I'm thinking along similar lines on this.  If Flash4Linux worked for 
development, for importing flash, and could output scripted SVG rather 
than .SWF, it would be a huge thing.  I wonder how much work presentation 
apps like OpenOffice would need to fully support keyframe-based animation, 
etc.  It might make a lot of sense to simply add exporters and things to 
OpenOffice Presenter.

Another thought I had is that .SWF is basically a compiled binary format.  
Flash itself (rather than the player) uses project files with more details -- 
'source code', if you will.  If that format is better understood or more 
parseable, it might make more sense to write a simple command-line 
translation tool, or a plugin for Flash itself, which renders SVG?  A library 
that loads Flash's native format into a data model similar to what linux 
flash libraries use for rendering would be a big step, too.

> We would also need to make sure that the system is obviously better than
> Flash even for users who don't care about the technology or freedom, so
> that it has a chance of replacing the entrenched proprietary technology.

Yes, and it would have to fully support all the (non-obsolete) features of 
Flash now.  Accessibility and documentation often lag behind, for example.  I 
think it would be best if the project could overcome rivalries about which 
desktop media libraries to use etc., too :/

> In the short term, I think it would be hard to do much without further
> encouraging the use of Flash. The only current multi-platform alternative
> which can match the functionality is Java, but to implement the interactive
> stuff in Java would greatly increase the BBC's authoring costs.

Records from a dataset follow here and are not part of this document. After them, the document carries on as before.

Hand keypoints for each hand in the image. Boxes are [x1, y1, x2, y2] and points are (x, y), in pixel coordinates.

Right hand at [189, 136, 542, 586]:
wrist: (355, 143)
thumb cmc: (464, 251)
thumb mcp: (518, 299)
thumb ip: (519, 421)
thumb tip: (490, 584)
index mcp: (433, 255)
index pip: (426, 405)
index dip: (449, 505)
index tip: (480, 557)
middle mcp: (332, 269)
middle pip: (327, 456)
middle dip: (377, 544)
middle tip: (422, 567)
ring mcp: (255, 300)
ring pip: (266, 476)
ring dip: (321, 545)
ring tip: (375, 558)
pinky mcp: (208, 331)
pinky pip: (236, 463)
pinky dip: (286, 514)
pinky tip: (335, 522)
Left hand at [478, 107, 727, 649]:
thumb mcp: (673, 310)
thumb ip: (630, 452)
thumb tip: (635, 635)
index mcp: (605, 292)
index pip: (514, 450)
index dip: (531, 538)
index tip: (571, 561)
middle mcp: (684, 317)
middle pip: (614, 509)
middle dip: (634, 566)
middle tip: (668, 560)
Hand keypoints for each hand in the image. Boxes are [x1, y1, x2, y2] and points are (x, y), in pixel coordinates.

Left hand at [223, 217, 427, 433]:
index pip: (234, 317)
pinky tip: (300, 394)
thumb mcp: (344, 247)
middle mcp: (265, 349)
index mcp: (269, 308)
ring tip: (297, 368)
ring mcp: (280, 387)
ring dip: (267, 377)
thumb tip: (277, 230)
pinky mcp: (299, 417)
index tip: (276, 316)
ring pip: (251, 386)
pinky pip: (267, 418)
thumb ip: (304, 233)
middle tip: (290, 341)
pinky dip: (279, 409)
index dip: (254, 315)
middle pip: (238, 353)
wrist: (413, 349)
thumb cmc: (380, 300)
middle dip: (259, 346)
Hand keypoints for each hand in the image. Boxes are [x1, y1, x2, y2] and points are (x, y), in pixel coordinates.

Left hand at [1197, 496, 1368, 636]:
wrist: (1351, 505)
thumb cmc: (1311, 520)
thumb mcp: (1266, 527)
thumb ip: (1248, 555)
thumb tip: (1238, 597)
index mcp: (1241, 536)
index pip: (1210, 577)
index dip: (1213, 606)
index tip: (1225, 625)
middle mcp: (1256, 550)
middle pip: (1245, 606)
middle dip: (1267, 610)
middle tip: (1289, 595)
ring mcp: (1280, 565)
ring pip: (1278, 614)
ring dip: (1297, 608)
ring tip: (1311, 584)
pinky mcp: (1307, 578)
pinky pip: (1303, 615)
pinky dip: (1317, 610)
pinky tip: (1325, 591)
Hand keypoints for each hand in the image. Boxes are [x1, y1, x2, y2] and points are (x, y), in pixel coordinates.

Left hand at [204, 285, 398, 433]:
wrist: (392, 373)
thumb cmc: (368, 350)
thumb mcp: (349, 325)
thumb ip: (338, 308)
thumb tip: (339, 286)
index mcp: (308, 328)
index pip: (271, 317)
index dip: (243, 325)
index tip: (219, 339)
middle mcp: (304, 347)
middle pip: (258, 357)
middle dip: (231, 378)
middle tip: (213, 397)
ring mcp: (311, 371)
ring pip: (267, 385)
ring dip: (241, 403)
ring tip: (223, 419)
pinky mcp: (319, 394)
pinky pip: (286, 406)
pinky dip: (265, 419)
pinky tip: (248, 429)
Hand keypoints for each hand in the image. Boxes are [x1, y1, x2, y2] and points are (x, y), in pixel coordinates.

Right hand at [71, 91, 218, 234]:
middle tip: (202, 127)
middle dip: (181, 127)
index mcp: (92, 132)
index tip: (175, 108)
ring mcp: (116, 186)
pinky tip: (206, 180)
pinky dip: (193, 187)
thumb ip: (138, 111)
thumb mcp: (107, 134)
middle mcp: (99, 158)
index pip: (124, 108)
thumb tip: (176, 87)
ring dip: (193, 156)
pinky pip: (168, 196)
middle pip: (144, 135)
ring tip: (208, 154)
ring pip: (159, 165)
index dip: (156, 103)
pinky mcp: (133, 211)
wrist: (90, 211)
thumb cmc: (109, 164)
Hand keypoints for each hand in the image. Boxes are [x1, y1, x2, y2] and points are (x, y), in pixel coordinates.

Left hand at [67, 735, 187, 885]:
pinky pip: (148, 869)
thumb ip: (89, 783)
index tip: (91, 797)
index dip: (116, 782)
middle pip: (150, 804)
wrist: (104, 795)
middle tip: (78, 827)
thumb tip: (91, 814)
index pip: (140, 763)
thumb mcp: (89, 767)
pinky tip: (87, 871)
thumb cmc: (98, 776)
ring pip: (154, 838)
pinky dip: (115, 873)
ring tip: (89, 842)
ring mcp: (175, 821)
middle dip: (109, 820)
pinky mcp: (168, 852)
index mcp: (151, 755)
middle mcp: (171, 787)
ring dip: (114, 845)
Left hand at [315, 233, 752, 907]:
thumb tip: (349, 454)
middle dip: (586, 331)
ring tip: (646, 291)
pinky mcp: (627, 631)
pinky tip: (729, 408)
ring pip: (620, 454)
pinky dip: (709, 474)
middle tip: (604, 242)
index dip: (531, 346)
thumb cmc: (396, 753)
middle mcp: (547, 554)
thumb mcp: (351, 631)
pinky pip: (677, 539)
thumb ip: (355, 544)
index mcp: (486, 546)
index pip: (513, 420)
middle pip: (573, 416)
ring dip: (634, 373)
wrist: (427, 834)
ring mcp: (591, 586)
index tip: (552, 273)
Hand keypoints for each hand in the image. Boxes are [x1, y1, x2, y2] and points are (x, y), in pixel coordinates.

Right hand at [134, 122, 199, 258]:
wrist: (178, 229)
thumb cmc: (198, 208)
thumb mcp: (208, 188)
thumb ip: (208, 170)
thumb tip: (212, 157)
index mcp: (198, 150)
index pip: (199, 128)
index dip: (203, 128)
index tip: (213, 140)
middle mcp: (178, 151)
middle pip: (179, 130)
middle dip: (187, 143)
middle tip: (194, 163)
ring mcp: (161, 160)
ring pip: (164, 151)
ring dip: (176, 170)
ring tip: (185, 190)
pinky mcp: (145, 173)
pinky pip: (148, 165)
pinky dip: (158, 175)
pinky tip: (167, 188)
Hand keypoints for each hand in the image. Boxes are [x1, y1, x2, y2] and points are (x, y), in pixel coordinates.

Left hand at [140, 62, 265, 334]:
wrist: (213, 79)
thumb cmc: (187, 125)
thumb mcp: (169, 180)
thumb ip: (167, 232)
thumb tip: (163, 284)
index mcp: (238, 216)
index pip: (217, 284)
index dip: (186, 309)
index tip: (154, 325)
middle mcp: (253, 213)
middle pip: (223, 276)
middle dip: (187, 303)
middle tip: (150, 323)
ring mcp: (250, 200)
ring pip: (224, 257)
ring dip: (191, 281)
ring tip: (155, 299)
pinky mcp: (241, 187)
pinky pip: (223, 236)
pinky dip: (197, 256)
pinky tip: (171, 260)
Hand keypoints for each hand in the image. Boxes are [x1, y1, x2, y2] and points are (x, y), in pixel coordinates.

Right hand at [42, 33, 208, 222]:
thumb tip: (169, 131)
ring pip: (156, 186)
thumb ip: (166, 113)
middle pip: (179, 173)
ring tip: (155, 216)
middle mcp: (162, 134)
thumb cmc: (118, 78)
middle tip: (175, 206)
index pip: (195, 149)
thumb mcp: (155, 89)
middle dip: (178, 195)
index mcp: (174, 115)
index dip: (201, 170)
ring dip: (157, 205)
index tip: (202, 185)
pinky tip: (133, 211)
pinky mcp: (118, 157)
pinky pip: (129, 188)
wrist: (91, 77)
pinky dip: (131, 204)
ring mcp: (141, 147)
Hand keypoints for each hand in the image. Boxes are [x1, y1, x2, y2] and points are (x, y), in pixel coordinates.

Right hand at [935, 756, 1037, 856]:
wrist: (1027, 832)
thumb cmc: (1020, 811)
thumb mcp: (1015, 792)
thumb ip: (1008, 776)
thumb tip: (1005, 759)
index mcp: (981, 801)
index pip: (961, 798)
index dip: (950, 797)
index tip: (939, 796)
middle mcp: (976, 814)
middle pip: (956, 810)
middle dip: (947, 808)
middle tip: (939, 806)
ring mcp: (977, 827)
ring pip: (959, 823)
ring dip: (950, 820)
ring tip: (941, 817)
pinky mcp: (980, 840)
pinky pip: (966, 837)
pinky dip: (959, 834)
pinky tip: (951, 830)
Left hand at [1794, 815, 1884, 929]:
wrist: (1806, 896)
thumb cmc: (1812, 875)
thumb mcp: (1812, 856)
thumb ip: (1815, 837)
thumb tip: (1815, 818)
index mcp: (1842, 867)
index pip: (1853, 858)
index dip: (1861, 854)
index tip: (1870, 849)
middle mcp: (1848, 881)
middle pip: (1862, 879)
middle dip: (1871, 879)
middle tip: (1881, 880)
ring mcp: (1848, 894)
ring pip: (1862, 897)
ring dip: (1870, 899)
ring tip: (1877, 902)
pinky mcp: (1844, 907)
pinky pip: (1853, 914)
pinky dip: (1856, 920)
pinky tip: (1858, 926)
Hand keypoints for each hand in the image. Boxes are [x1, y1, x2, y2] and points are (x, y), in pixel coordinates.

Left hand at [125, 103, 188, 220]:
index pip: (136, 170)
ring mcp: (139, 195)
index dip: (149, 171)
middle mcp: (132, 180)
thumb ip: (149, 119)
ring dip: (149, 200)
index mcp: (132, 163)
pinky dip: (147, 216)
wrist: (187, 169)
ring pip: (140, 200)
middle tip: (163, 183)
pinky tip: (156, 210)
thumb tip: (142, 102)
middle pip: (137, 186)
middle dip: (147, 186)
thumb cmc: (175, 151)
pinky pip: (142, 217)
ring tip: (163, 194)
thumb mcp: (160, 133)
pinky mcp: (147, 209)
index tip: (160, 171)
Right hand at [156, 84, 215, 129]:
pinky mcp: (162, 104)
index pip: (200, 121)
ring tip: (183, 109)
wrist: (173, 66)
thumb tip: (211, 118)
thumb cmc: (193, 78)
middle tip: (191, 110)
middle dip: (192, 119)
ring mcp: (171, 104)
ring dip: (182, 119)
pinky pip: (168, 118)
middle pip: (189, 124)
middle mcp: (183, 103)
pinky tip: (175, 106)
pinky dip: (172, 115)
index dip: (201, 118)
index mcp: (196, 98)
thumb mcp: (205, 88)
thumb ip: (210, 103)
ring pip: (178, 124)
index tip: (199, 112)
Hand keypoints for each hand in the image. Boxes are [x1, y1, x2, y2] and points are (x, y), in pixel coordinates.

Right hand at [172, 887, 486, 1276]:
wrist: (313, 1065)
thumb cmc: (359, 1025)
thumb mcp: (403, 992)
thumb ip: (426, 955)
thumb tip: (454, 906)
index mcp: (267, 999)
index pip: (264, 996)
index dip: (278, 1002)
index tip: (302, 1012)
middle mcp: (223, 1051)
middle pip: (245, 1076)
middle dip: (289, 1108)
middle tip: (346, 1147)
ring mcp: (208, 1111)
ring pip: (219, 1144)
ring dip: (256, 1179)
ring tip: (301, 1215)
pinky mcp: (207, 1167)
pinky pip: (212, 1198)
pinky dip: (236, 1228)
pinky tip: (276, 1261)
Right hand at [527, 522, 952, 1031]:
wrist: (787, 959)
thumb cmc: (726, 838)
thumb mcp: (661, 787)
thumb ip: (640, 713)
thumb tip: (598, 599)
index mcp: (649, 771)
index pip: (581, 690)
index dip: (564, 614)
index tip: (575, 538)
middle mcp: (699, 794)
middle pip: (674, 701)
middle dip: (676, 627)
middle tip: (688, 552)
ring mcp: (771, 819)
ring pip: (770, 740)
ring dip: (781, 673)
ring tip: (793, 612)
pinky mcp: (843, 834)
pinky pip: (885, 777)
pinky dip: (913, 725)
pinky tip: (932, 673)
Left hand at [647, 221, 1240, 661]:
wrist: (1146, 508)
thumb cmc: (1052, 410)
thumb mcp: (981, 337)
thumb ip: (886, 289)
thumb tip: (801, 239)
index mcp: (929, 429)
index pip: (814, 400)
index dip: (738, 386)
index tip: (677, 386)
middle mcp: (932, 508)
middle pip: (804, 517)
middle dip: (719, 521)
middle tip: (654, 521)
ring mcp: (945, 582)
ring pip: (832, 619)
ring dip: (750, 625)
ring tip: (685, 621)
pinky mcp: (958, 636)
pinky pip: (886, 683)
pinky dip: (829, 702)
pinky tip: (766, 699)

Perhaps a good first step would be to create a library which supports 
keyframe-based animation and the other basic building blocks of vector 
animation formats.  It could be done simply, in Javascript for SVG, or 
perhaps as an automatically installable plugin for all browsers, that 
Javascript can access (not sure if that's ideal).  Along with many demos to 
show it off, and tutorials on how to use it, it could be a big step in 
demonstrating equivalent (or better) potential of open solutions, and in 
encouraging other tools like office presentation apps to output to it.